_SOURCE MATERIAL_
○ ○ ○ ○ ○

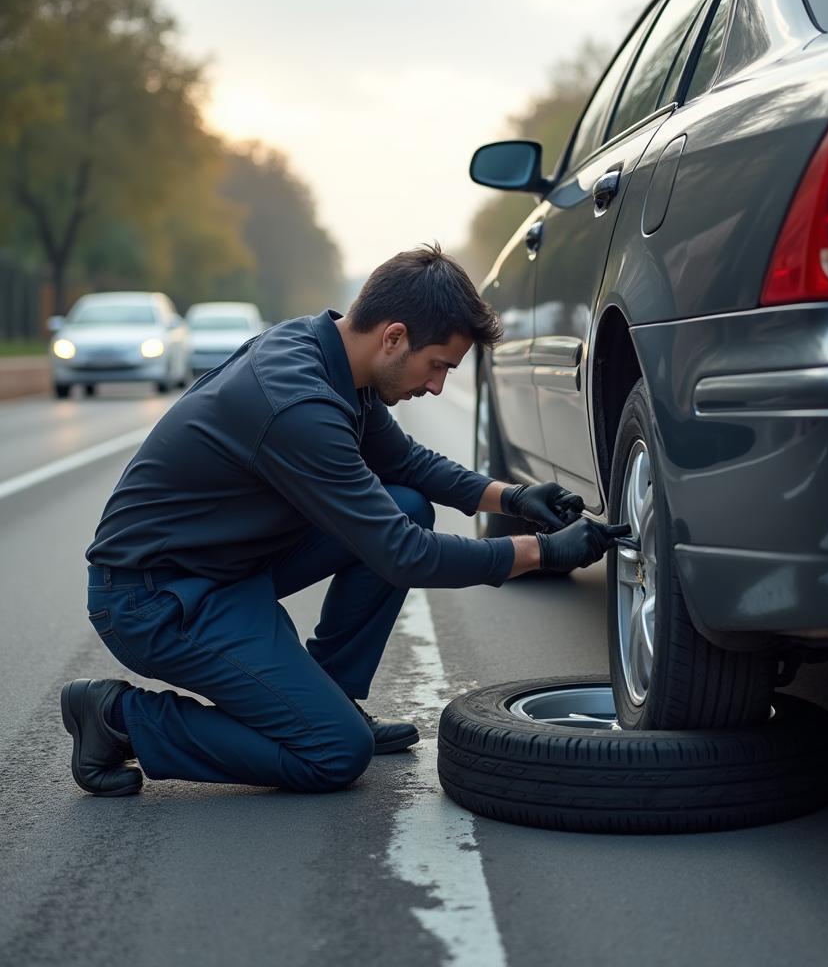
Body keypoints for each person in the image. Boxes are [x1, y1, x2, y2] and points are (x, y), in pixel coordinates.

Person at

○ ○ ○ ○ ○

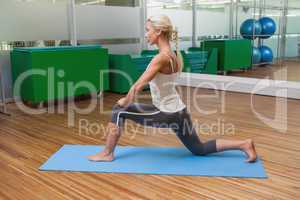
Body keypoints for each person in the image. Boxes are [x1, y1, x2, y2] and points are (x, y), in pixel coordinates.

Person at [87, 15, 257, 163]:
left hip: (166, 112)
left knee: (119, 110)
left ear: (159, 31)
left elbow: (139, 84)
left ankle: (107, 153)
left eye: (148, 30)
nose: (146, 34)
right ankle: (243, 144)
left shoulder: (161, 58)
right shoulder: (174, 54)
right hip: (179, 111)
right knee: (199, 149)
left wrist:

○ ○ ○ ○ ○

_YOUR OBJECTIVE_
For each line in the material above that contains the string "right", make a copy.

_EXERCISE SOLUTION_
right ankle: (243, 144)
right shoulder: (174, 54)
right hip: (179, 111)
right knee: (199, 149)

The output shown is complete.